This week I was talking with a friend who is a brilliant poet, and she mentioned that as she has recently moved away from the church, she feels as if she no longer has anything to write about. I mentioned that I’d felt the same for several years post Mormonism, and as we continued to talk about it, I said some things aloud that I realized were and are still true for me as I continue down the road beyond religion.
For a long time, my writing thrived inside of the tension the church provided. I think in many ways, this “thriving” extended beyond my creative pursuits and dictated my personhood. The stakes for everything felt so high, and so, when I wrote or spoke something inside of Mormonism, it honestly felt like it was a means of helping people be saved.
Or even better, when I wrote something that was counter to what the church might like, (which I did often on the By Common Consent Blog), it felt particularly heroic. I think we all love a good fight for justice, and the church provided excellent grounds to practice that muscle. I always had something to be fired up about, while at the same time, exercising the ability to also find the good about the gospel, and so, inside of that roiling ball of tension, I was able to produce a lot of work. It was a refiners fire that constantly felt important.

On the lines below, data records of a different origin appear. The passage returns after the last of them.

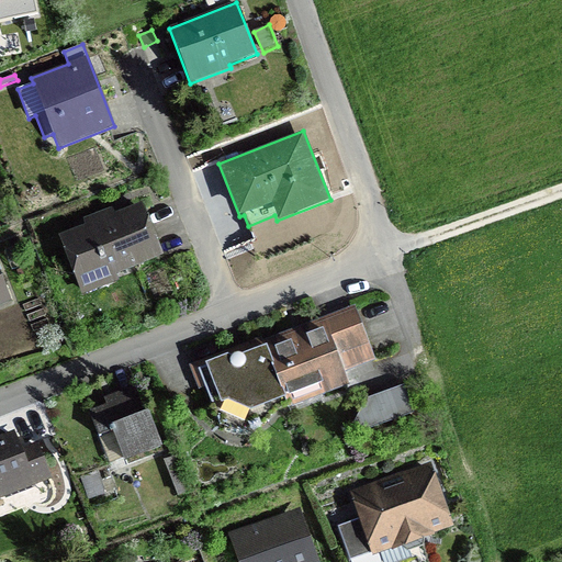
[(86,225),(59,236),(82,295),(120,281),(117,276),(164,257),(142,203),(114,214),(112,208),(83,218),(86,225)]
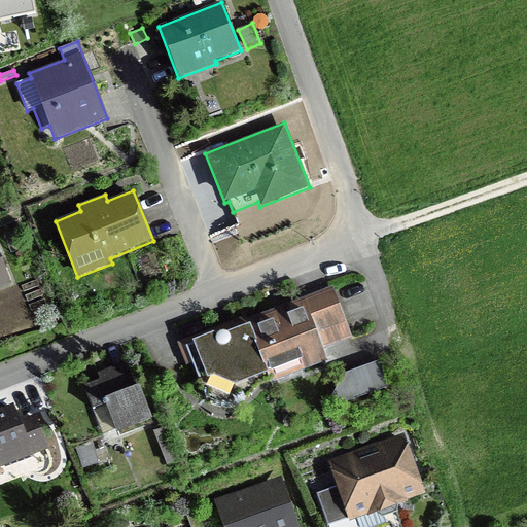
[(0,289),(12,285),(0,252),(0,289)]
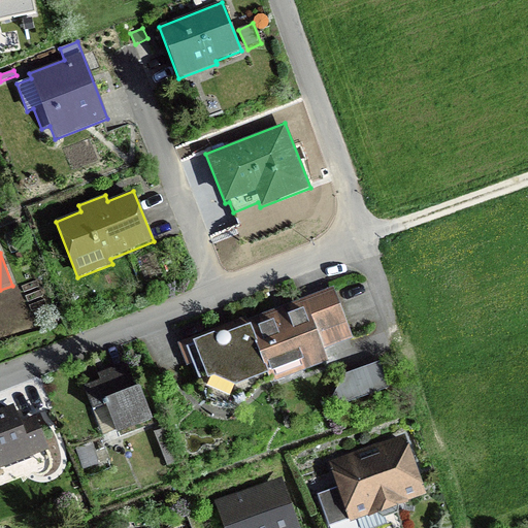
[(333,288),(245,321),(266,377),(270,387),(329,365),(324,351),(353,340),(333,288)]
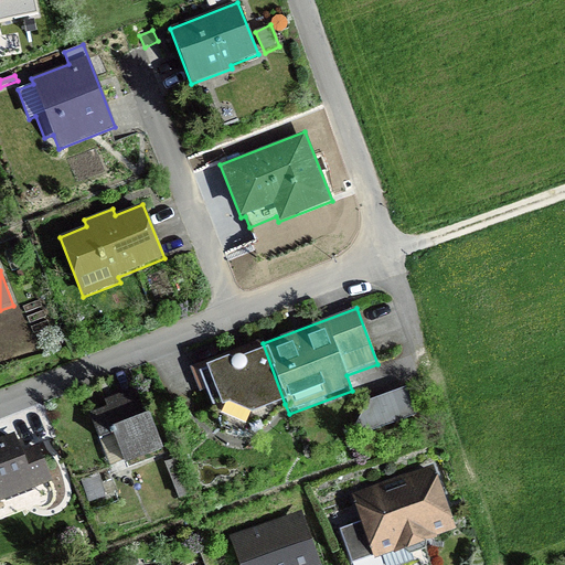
[(285,404),(263,343),(263,339),(189,368),(201,392),(206,391),(213,407),(221,404),(222,408),(225,408),(221,416),(246,427),(252,416),(285,404)]
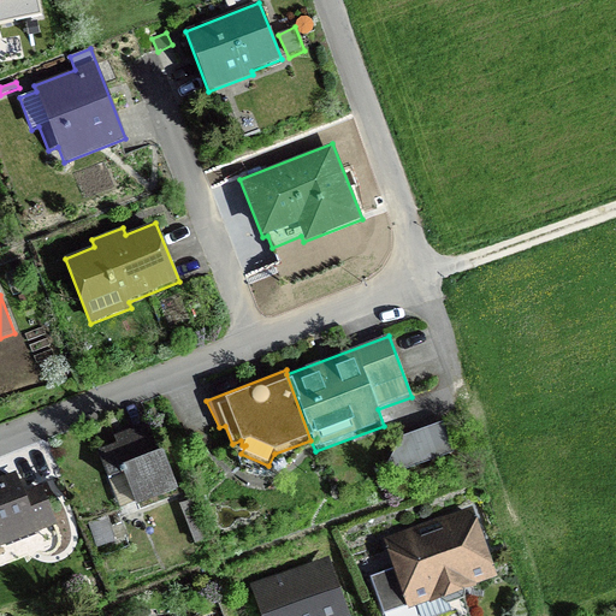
[(158,455),(147,424),(113,436),(117,443),(98,450),(119,509),(134,503),(136,509),(178,493),(163,452),(158,455)]
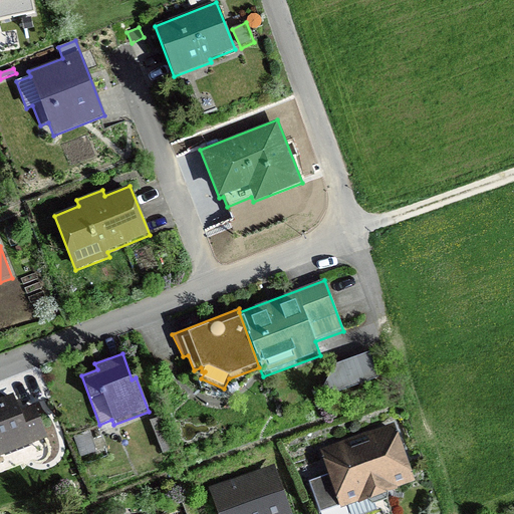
[(378,378),(369,353),(316,372),(326,398),(378,378)]
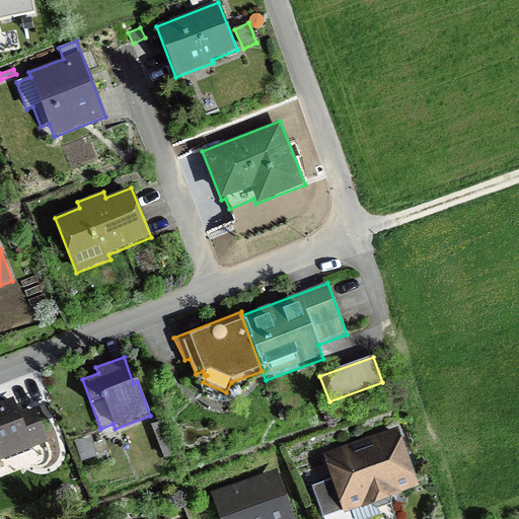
[(13,397),(0,402),(0,463),(49,445),(34,409),(19,415),(13,397)]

I don’t resent this fact because this scenario provided me with some valuable skills about being intentional with my thoughts and words, it helped me to know how to defend an idea, it helped me articulate with greater clarity.
The problem then, was that when, after a lot of work, I was able to step outside of that particular fire, leave that roiling ball of tension behind me, I felt a flatness to my thoughts that I had not experienced before.
If I was no longer grappling with the creator of the universe and some of the most powerful men in the world, then what could I possibly have to say of value?
What I have learned over the years though, is that the fields beyond that perceived and absolute importance will not lie fallow forever, or even very long. When you leave a field fallow, it is often a period of inactivity in order to restore fertility to the land.
I have learned, and am still very much learning, that my brain, my creativity, who I had built myself into inside of Mormonism, very much needed a period of rest. I could not write to the same topics, with the same urgency, inside of the same paradigm anymore. It wasn’t that I didn’t have things to say, or that I wasn’t thinking hard, but rather, I had expended so much energy to say so much in order to stay and then finally leave the church, that all I craved was quietude. A period of rest.
In the past six years, I have come face to face with doubt about my abilities. Like, did I only have something to say when I was writing about God and the church? The answer was and is still, no, but when you are inside of an environment that gatekeeps the world from you, it is hard to find your footing beyond it.
Portrait my 7-year old made of me. I love it so much.
I am, like all of us, still in the process of planting and sowing my first harvests without the soil of religion. I am both relieved and grateful to find that I still have so much to write about. In some ways it feels far less heroic, and more mundane, but I’ve come to appreciate the maturity required of my voice in those spaces. I cannot rely on frantic emotion or high stakes to move the work along. I find myself sitting more and more with exactly what I know, which is so little, and yet, still enough. I find a peace in the writing that is developing now, in the ways that I approach creative work in my life. It is not necessarily built to save or change or disrupt, it just is. I just am.
The church would have you believe that you lose your value when you leave it, and for a time, I grasped on to that belief. I felt as if the foundation of my creative pursuits did not belong to me, but that was never true, even when I used my creativity exclusively as the church would have wanted me to (hello, welcome to the first person to sell hand-painted prints of the temples at craft markets and made so much money).
I feel like now I am meeting a more refined version of that creator. Skeptical of so much, yes. Wary of hope, faith and anything with a whiff of saccharine, yes. Lacking a set of defining beliefs about the world and the afterlife, yes. But also, more comfortable in my skin, yes. Delighted by things like small purple flowers and snow on the mountain, yes.
The church, God, prayer, the scriptures, my mission, belief, tension, progressive Mormonism, did not have ownership over my writing, my art, my ideas, my ability to exist in the world. They offered me a training grounds to test my creativity, but here on the other side, I can see that this is just the beginning. A quiet beginning that does not require approval from anyone. A solo expedition toward all the beauty, grief and mysterious that is still out there waiting. It’s there for you too.